What is required
Output every record word for word.

START Provided material

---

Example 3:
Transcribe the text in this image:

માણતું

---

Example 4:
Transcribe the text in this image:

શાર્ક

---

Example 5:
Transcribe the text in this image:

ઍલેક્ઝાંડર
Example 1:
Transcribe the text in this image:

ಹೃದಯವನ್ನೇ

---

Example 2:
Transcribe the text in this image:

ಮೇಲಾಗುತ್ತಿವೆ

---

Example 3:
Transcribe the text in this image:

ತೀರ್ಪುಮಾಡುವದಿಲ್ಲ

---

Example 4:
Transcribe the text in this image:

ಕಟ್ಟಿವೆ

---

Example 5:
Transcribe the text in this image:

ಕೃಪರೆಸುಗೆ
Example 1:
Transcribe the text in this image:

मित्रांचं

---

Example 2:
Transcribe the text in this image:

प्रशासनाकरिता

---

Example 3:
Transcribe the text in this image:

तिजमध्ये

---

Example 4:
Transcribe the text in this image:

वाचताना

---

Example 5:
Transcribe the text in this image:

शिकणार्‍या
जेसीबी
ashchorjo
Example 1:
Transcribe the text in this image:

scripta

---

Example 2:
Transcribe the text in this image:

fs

END Provided material

Solution for this task
---

Example 3:
Transcribe the text in this image:

માણતું

---

Example 4:
Transcribe the text in this image:

શાર્ક

---

Example 5:
Transcribe the text in this image:

ઍલેક્ઝાંડર
Example 1:
Transcribe the text in this image:

ಹೃದಯವನ್ನೇ

---

Example 2:
Transcribe the text in this image:

ಮೇಲಾಗುತ್ತಿವೆ

---

Example 3:
Transcribe the text in this image:

ತೀರ್ಪುಮಾಡುವದಿಲ್ಲ

---

Example 4:
Transcribe the text in this image:

ಕಟ್ಟಿವೆ

---

Example 5:
Transcribe the text in this image:

ಕೃಪರೆಸುಗೆ
Example 1:
Transcribe the text in this image:

मित्रांचं

---

Example 2:
Transcribe the text in this image:

प्रशासनाकरिता

---

Example 3:
Transcribe the text in this image:

तिजमध्ये

---

Example 4:
Transcribe the text in this image:

वाचताना

---

Example 5:
Transcribe the text in this image:

शिकणार्‍या
जेसीबी
ashchorjo
Example 1:
Transcribe the text in this image:

scripta

---

Example 2:
Transcribe the text in this image:

fs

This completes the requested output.